[Dataset entries]
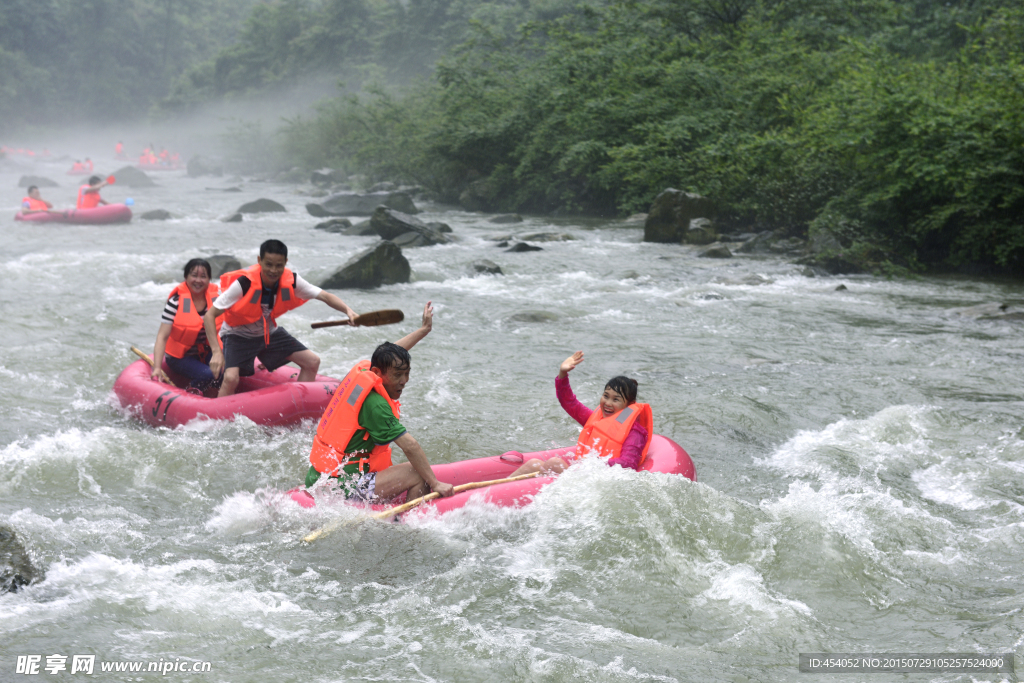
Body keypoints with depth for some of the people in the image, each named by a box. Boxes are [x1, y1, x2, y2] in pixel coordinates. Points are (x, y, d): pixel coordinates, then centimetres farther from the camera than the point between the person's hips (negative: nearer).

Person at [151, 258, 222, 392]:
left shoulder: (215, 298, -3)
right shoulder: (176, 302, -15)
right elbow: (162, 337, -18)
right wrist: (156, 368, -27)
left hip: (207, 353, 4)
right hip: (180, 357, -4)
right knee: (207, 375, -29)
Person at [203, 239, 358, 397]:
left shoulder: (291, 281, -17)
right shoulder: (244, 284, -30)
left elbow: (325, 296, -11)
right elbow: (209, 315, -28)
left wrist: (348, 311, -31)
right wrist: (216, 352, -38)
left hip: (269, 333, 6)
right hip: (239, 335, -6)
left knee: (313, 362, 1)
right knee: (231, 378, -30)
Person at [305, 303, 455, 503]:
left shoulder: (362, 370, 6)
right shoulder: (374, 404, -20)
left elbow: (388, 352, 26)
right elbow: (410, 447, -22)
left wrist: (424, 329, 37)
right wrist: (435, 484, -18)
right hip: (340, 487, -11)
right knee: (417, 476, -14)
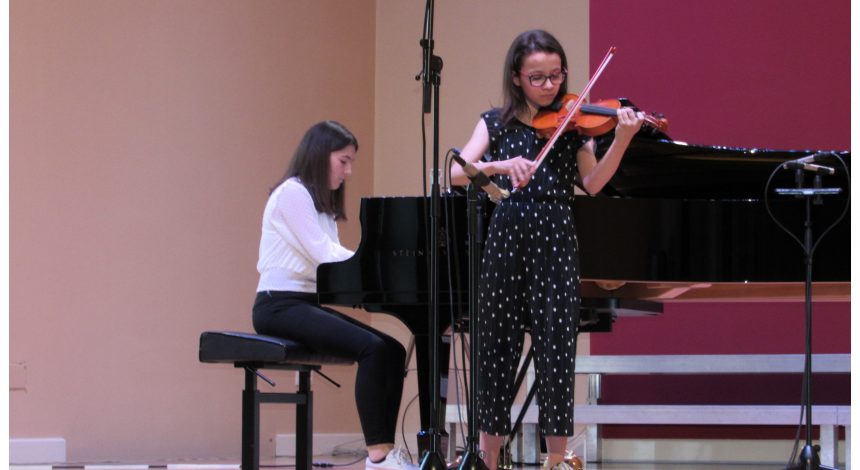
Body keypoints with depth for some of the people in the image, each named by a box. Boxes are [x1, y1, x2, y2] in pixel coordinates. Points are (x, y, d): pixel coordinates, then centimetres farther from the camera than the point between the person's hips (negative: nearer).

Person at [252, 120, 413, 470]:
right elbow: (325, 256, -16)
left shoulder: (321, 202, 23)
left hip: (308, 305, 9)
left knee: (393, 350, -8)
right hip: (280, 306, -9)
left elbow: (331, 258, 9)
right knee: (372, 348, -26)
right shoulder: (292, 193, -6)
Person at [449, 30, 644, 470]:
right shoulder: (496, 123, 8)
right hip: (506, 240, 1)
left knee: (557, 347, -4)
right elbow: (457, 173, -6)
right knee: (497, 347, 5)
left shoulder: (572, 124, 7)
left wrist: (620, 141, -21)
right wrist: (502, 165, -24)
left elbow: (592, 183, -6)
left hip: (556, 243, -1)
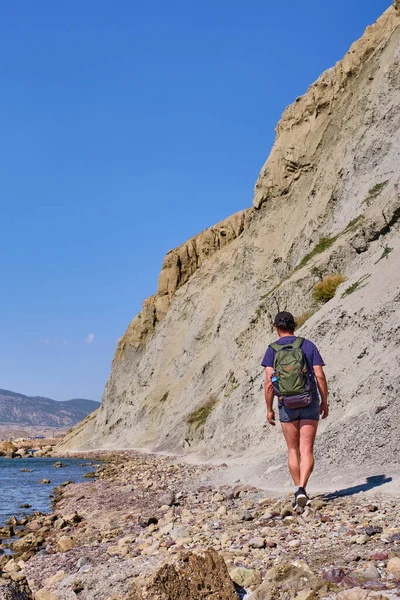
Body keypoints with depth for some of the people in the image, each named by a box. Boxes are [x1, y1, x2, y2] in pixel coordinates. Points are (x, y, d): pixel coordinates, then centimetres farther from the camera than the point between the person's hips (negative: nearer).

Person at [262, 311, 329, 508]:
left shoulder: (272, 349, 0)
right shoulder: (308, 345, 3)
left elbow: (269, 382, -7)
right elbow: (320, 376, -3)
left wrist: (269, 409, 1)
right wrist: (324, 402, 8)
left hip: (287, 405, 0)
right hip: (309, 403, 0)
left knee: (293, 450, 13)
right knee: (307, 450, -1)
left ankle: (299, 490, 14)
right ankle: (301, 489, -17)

How to complete this task: Wherever the word "wrist" turns up in the records, copy out the line it is on.

Written answer:
right wrist: (156, 368, -27)
left wrist: (348, 311, -31)
right wrist: (216, 352, -38)
left wrist: (424, 329, 37)
right wrist: (435, 484, -18)
left wrist: (620, 141, -21)
right wrist: (502, 165, -24)
left wrist: (269, 409, 1)
right wrist: (324, 402, 8)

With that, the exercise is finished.